Sovereignty of Wedding Tea & Pastry


What with doing a 9 mile walk along the SW Coastal Path from St Ives to Zennor, we thought we'd nicely missed The Wedding, but when we got back to the holiday let we found out that Hay's dad and his girlfriend had suffered a catastrophic TV failure and had missed it - Hay's dad had somehow, accidentally managed to disconnect the aerial. That meant we had to sit through the entire, interminable thing on iPlayer after I got the TV working again - there was no compromise as far as his girlfriend was concerned.

The bride wore a nice dress and the groom wore a uniform, although the uniform looked like it was from the Undertakers' Regiment - didn't he have anything red in his wardrobe? The American, pantomime bishop was good, but someone should have hoicked him off after the first 5 minutes. Beckham's tattooed neck added a nice touch of Thug Life to the proceedings (was he chewing gum?). I thought it would have been a nice touch if Prince Philip could have been asked to walk her down the aisle - it would have been his final hurrah.

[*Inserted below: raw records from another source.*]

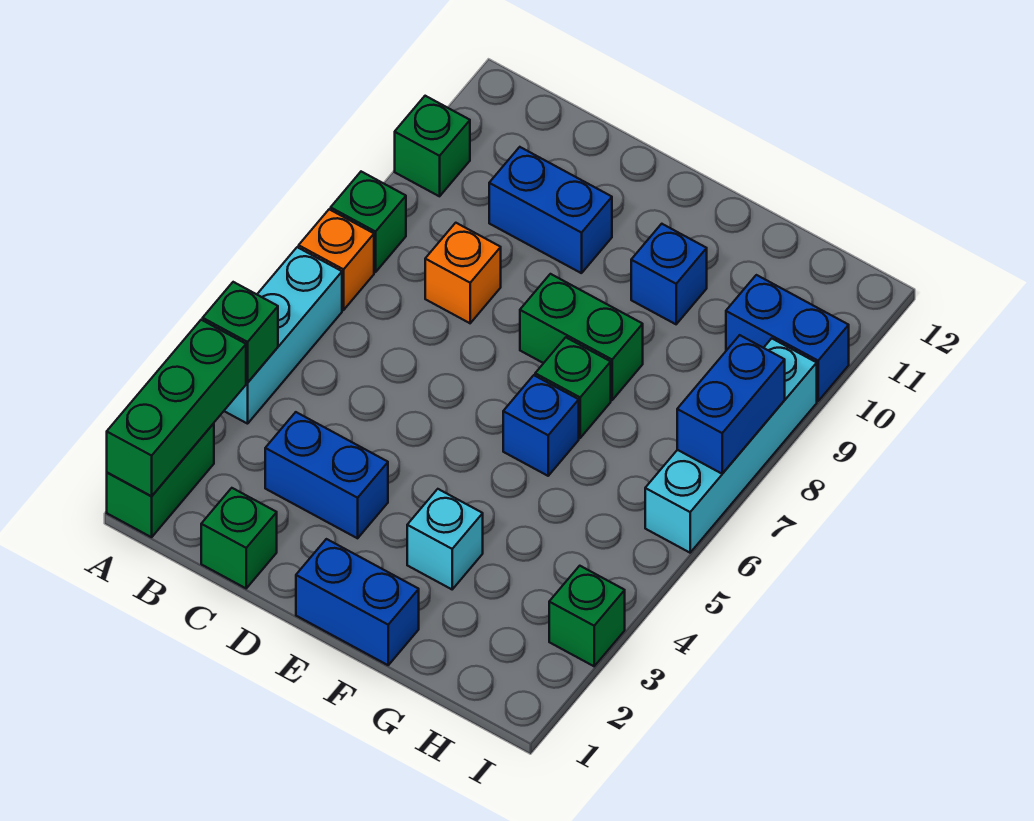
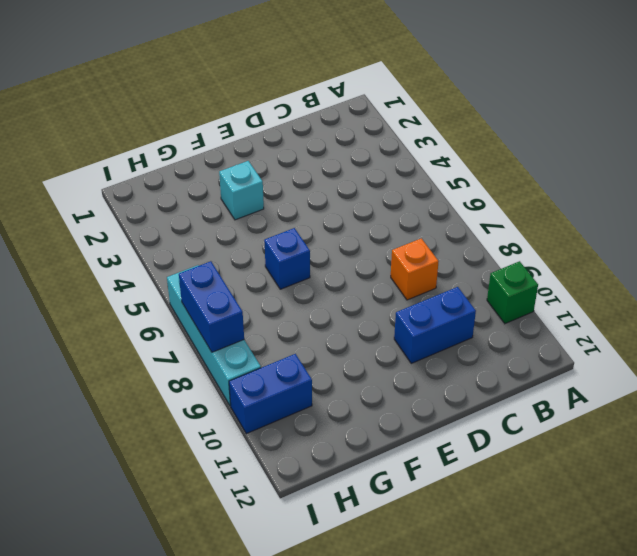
none -> green 1x2 brick [107,423,214,537]
none -> cyan 1x3 brick [224,247,342,424]
none -> orange 1x1 brick [299,209,374,310]

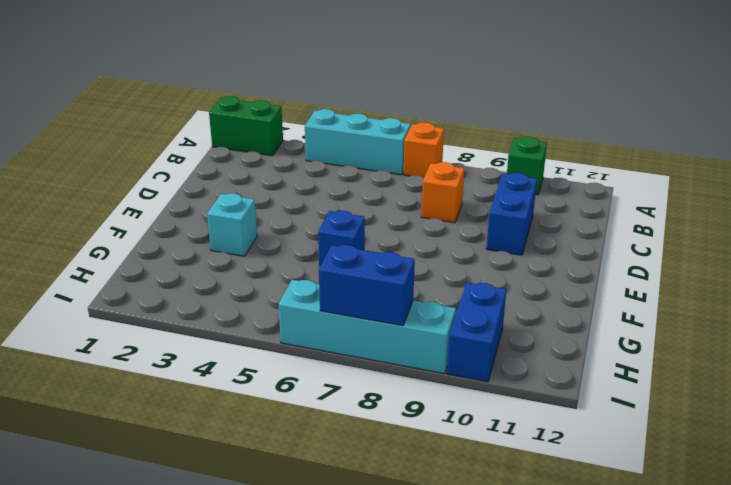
none -> green 1x1 brick [331,172,406,272]
none -> green 1x1 brick [201,488,277,588]
none -> blue 1x2 brick [265,412,388,538]

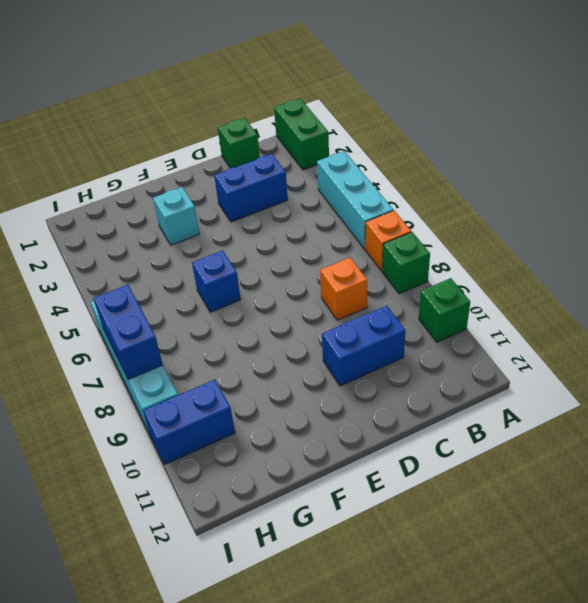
none -> blue 1x2 brick [296,539,419,665]
none -> green 1x2 brick [520,274,643,400]
none -> green 1x1 brick [535,337,611,438]

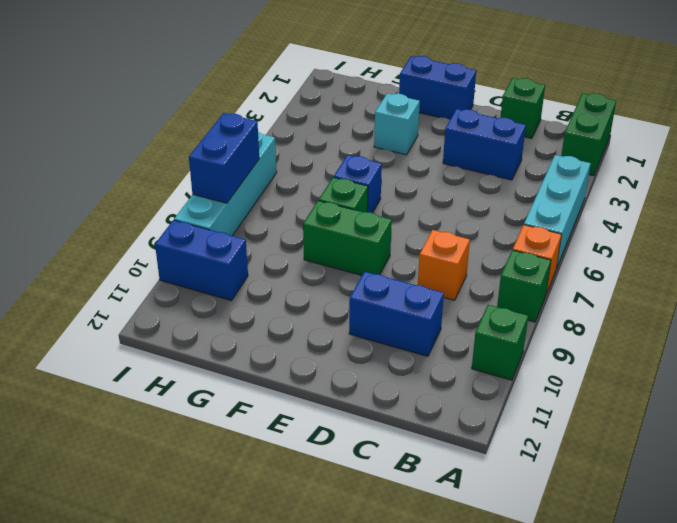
none -> blue 1x1 brick [631,224,707,324]
none -> green 1x1 brick [549,566,625,666]
none -> green 1x3 brick [107,320,246,496]

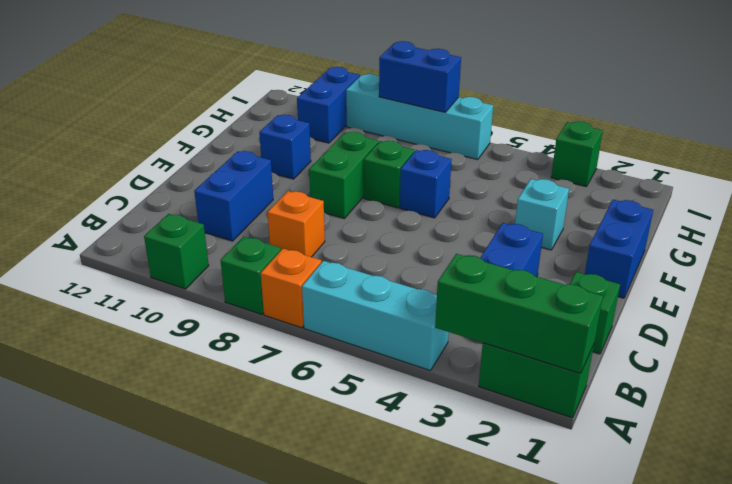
none -> green 1x1 brick [203,282,278,383]

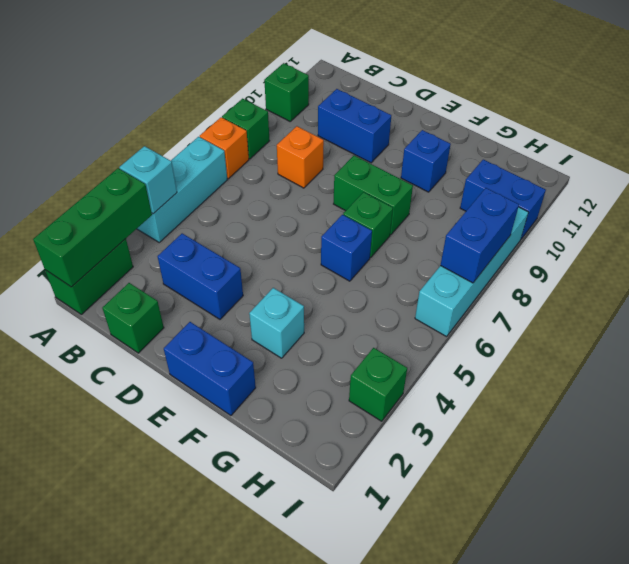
cyan 1x1 brick [119,146,177,214] -> green 1x1 brick [203,282,278,383]

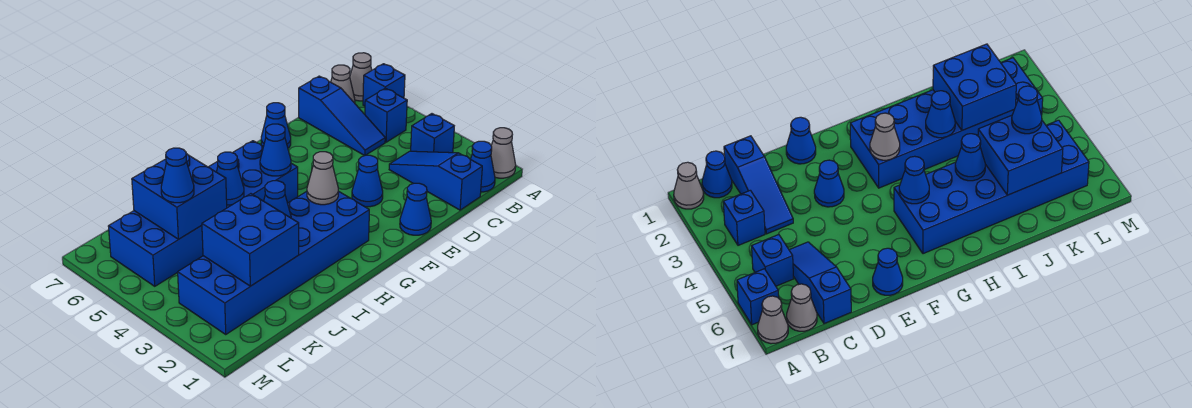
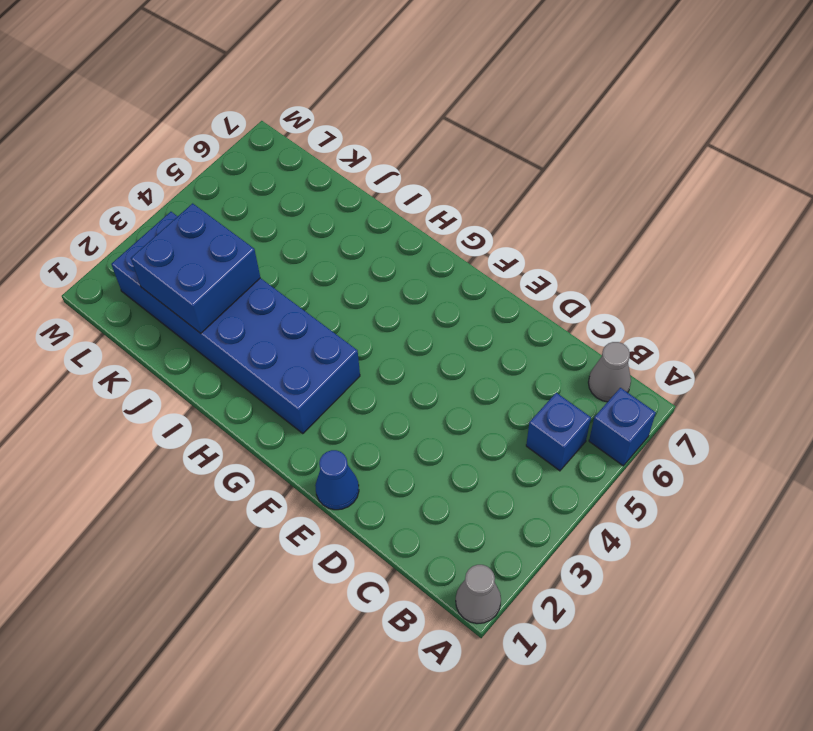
none -> grey 1x1 cone [350,53,372,101]
none -> blue 1x1 cone [470,141,495,192]
none -> blue 1x1 brick [411,114,454,153]

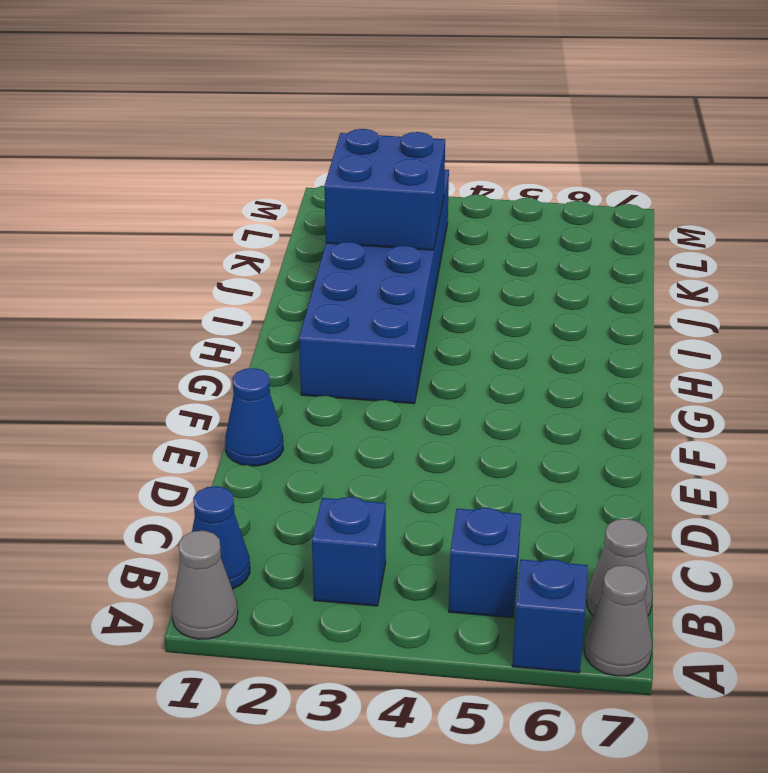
none -> blue 1x3 slope [389,151,482,210]
none -> blue 1x3 slope [299,76,385,156]
none -> blue 1x1 cone [352,155,383,207]

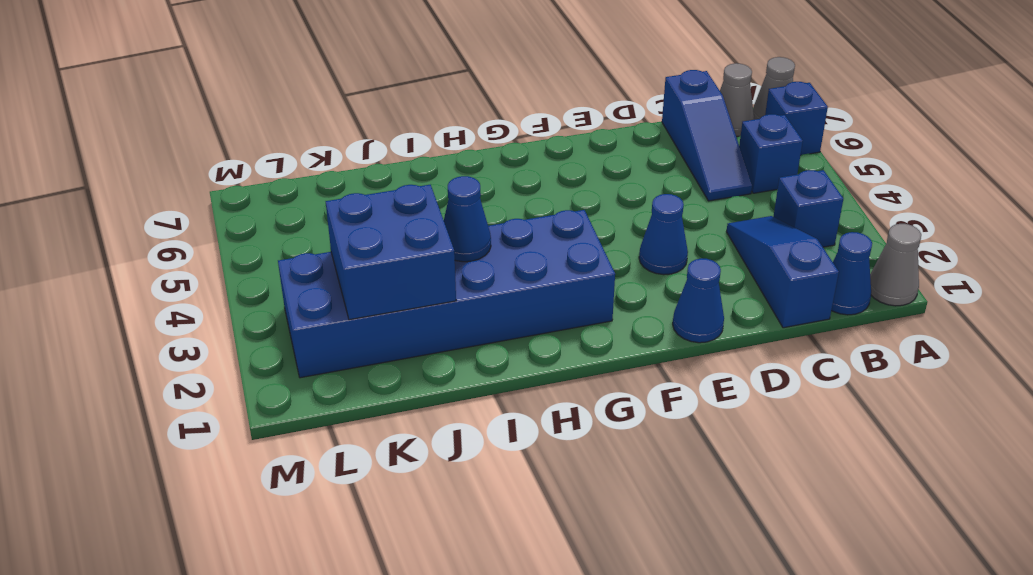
none -> blue 1x1 cone [261,103,291,148]
none -> blue 2x6 brick [108,141,298,286]
none -> grey 1x1 cone [307,152,338,205]

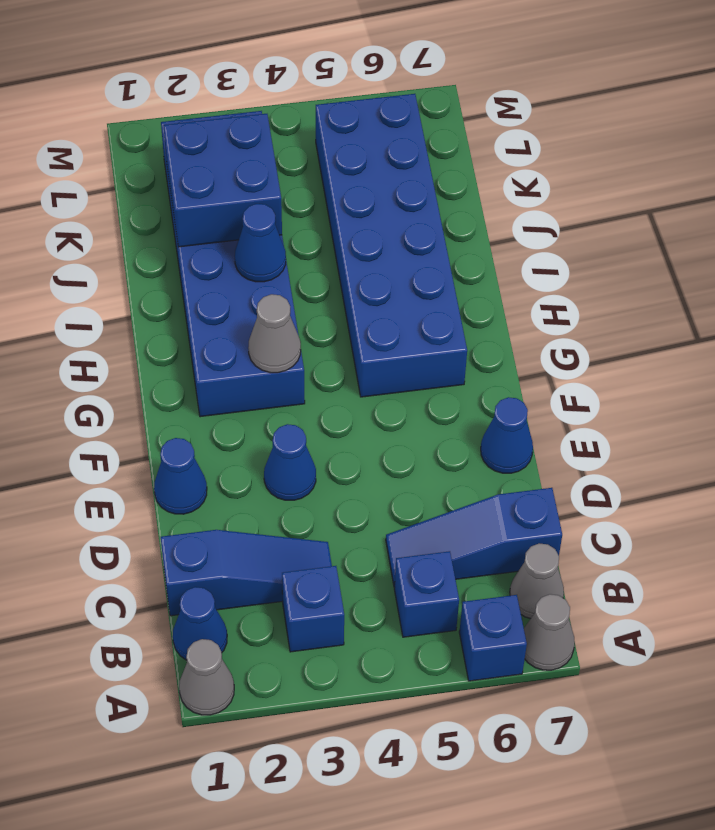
none -> blue 1x1 cone [260,124,291,176]
none -> blue 1x1 cone [217,152,244,205]
none -> blue 2x2 brick [132,154,227,239]

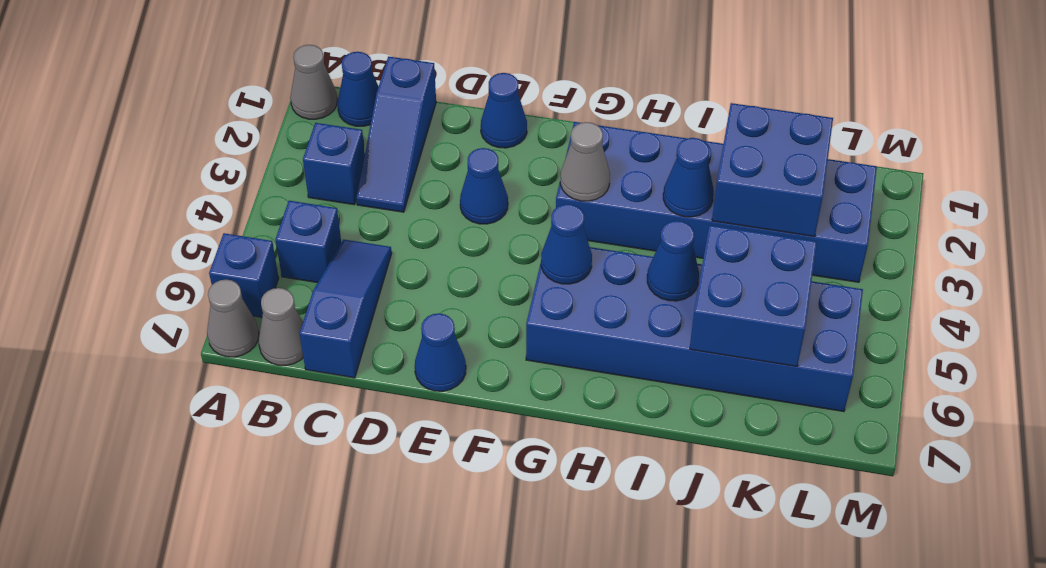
none -> blue 1x1 cone [161,148,194,203]

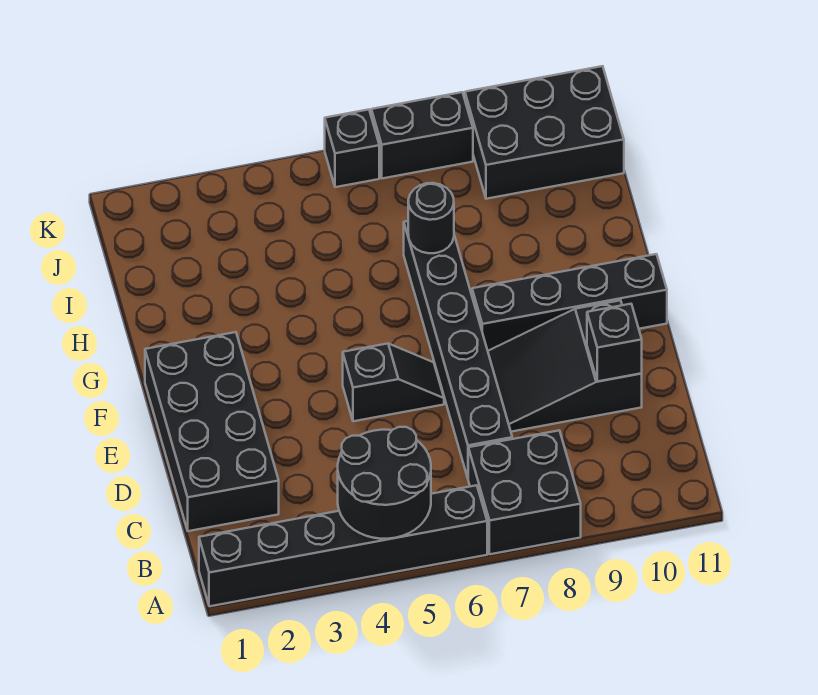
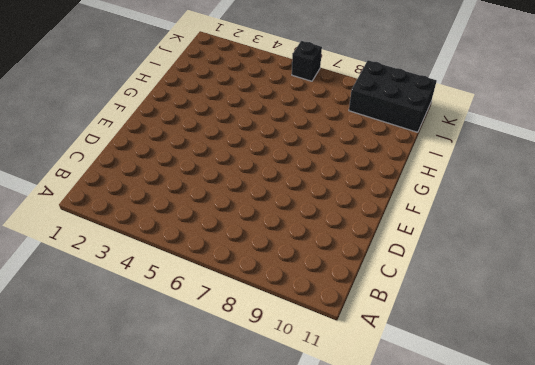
none -> black 1x6 brick [199,485,487,606]
none -> black 2x2 brick [468,431,581,554]
none -> black 2x4 brick [145,332,279,531]

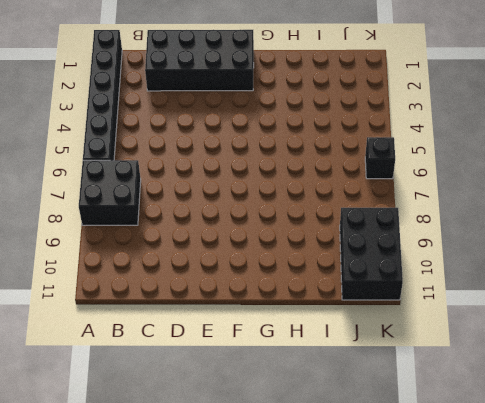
none -> black 1x6 brick [404,221,512,478]
none -> black 2x3 slope [488,300,642,432]
none -> black 1x2 slope [343,344,444,421]

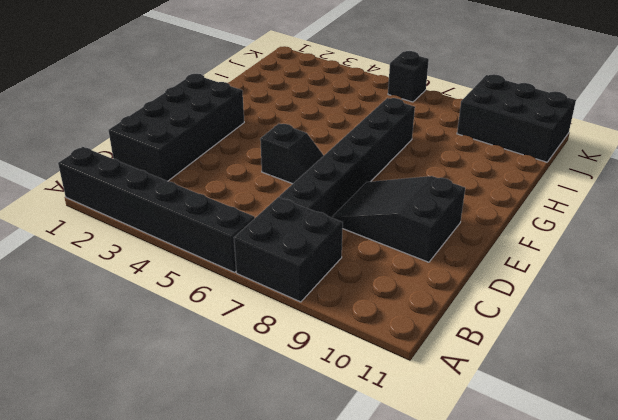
none -> black 1x4 brick [472,254,667,351]
none -> black 1x2 brick [371,92,473,178]
none -> black 2x2 round brick [338,427,431,539]

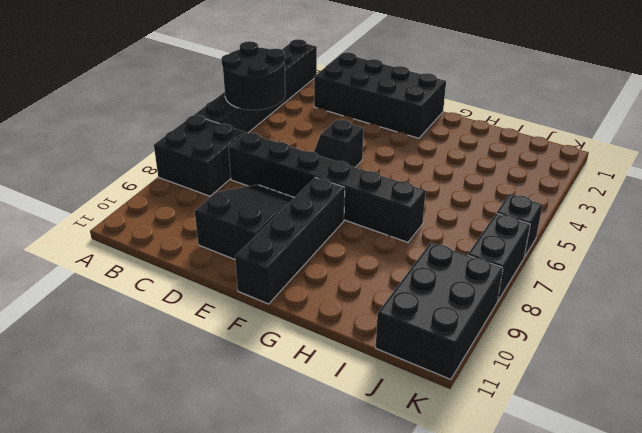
none -> black 1x1 brick [587,304,642,381]
none -> black 1x1 round brick [408,183,454,253]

The papers are going to have a field day today with images of grumpy celebrities and yawns. It was a nice wedding though. Eventually went to bed at 8.30, as I was knackered and in no mood for more wedding analysis.

Woke up this morning to find Harry had bought Megan an E-Type Jag as a wedding present but, sensibly, he drove it. Bit over the top, if you ask me - hope it's not coming from my taxes. The Sunday Times shows a picture on the cover of the couple, with Harry sporting the rictus grin of one who has been forced to smile all day (I call it the Wallace and Gromit grin). We've watched Harry grow up in the glare of the media spotlight - it must be like living in a permanent Truman Show for him, but he's in on the act. Her too now.

This preoccupation with sovereignty is becoming a bit silly. Spotted these in a cupboard in the holiday let:


Never seen any tea plantations in either county. Everyone knows the tea is actually grown in the foothills of the Pennines in Lancashire and imported into Yorkshire and Cornwall where it's then rebranded...

Is it just me, or has Trump got Mr Pastry as his National Security Advisor?